Hekimlik diploması almış herkesin, mevcut yasal sınırlar içinde her türlü ilacı kullanma ve birçok girişimi yapma hakkı vardır. Uzman olmuş bir hekimin de o uzmanlık alanında tanımlanmış tüm uygulamaları yapabilir. Örneğin; beyin cerrahi uzmanı olmuş bir hekim, uzman olduğu günün ertesinde beyin sapı lezyonuna müdahale etmesinde yasal bir engel yoktur. Aslında çok olası gözükmeyen bu uygulamaları artan sıklıkta yaşamaya başladık.
Özellikle de bir enstrüman ya da bir tıbbi malzeme kullanımının söz konusu olduğu uygulamalarda kullanım endikasyonlarının tartışılır hale geldiğini zaman zaman üzülerek izlemekteyiz. Uzmanlık derneklerine bu konularda artan şikayetler mevcuttur. Sorun büyümeden yasal önlemlerin alınması hem hekimi hem de hastayı koruyacaktır. Çok temel önlemler içinde aşağıdakiler bir başlangıç olabilir.
Uygulanacak cerrahi uygulamaların hangi merkezlerde yapılabileceği konusunda karar vermede merkezler bilimsel bir kurul tarafından akredite edilmelidir. Bu kurulların üyelerinin belirlenmesinde ilgili uzmanlık derneklerinin aktif rolü şarttır. Örneğin; skopinin olmadığı bir ameliyathanede spinal entrüman uygulamasının engellenmesi örnek verilebilir. Cihaz ve mekan açısından akredite edilmiş merkezlerin hekimler ve yardımcı personel açısından yeterliliği aynı şekilde değerlendirilmelidir. Uygulamaların olası komplikasyonlarının giderilemeyeceği merkezlerde uygulamalara izin verilmemeli. Örneğin; ekstremite protez uygulamaları ya da transtorasik omurga yaklaşımları esnasında olası vasküler lezyonların acil tedavisinin mümkün olmadığı merkezlerde bu uygulamaların engellenmesi sayılabilir.

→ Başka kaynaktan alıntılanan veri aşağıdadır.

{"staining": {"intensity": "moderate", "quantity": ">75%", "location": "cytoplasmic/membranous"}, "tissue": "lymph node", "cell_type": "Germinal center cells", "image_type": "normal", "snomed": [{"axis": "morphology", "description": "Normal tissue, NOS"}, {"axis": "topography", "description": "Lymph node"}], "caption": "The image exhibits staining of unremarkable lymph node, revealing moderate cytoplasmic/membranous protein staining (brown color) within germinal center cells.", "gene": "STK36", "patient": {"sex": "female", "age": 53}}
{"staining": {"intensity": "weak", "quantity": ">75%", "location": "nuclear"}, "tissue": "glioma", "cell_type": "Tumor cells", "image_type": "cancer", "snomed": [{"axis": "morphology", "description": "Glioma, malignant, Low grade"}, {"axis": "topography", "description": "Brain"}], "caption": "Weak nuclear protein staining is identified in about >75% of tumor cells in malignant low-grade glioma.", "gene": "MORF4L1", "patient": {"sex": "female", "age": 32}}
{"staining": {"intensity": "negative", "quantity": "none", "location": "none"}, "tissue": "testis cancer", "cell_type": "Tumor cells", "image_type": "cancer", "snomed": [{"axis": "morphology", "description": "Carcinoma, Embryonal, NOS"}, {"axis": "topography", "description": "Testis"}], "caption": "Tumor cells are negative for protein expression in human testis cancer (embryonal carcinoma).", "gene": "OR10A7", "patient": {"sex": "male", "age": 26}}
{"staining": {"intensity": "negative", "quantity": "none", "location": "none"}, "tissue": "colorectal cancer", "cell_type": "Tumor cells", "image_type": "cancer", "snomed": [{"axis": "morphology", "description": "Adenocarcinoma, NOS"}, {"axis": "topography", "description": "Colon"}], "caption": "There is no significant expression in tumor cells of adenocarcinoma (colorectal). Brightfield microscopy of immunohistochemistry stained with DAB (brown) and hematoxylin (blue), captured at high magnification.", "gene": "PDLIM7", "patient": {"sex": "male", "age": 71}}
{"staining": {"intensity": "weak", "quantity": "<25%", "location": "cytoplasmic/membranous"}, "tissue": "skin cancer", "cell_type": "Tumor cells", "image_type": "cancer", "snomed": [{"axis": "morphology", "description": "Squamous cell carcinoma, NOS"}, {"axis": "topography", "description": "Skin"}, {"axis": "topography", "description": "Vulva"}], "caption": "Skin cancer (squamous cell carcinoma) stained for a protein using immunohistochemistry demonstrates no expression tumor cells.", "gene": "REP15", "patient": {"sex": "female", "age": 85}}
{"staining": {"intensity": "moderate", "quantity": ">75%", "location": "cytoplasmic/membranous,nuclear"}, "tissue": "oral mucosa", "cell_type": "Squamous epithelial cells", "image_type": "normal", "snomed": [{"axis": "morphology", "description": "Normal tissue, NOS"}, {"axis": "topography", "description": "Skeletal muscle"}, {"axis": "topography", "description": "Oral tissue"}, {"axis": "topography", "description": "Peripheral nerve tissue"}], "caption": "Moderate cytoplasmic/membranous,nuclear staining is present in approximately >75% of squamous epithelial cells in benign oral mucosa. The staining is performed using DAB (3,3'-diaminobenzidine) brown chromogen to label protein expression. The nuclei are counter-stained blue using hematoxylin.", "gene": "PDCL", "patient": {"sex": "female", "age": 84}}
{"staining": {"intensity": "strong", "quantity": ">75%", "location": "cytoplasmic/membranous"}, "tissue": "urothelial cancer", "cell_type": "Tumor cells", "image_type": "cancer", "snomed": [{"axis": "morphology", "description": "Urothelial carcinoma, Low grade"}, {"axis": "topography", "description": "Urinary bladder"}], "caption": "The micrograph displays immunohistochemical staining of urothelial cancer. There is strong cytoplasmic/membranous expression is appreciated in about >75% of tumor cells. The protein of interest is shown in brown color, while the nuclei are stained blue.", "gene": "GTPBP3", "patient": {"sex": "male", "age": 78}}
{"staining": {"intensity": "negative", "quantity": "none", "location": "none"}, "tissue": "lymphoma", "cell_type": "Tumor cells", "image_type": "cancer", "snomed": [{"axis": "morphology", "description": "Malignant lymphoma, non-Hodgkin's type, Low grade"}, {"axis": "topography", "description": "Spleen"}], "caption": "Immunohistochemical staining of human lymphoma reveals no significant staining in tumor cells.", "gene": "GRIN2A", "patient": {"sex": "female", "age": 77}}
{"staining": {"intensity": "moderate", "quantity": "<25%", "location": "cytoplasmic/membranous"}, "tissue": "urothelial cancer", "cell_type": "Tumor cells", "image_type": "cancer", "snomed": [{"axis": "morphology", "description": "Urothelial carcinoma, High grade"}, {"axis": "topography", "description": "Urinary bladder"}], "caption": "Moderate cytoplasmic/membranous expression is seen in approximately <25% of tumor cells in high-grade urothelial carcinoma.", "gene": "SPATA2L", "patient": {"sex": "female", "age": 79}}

Yaşamının kalan kısmında uygulanan protezlere (kalça protezi, diz protezi, omurga enstrümanları vb) bağımlı olacak hastalarda endikasyon, konuyla ilgili ya da en yakın olan uzmanlardan oluşan en az 3 kişilik bir kurul karar vermeli ve endikasyon yasal sorumluluğu üstlenmelidir. Bu karar mekanizması, antineoplastik ilaçların ve radyoaktif maddelerin kullanımında da geçerli olmalıdır.
Geç kaldık dememek için tedbirleri bugünden almamız gerekir. Bu yönde mücadelede, hastalara daha konforlu hizmet götürmekle sorumlu olan hekimler, uzmanlık dernekleri, meslek örgütleri ve hepsinin ötesinde Sağlık Bakanlığı ve ilişkili resmi kuruluşlar sorumludurlar.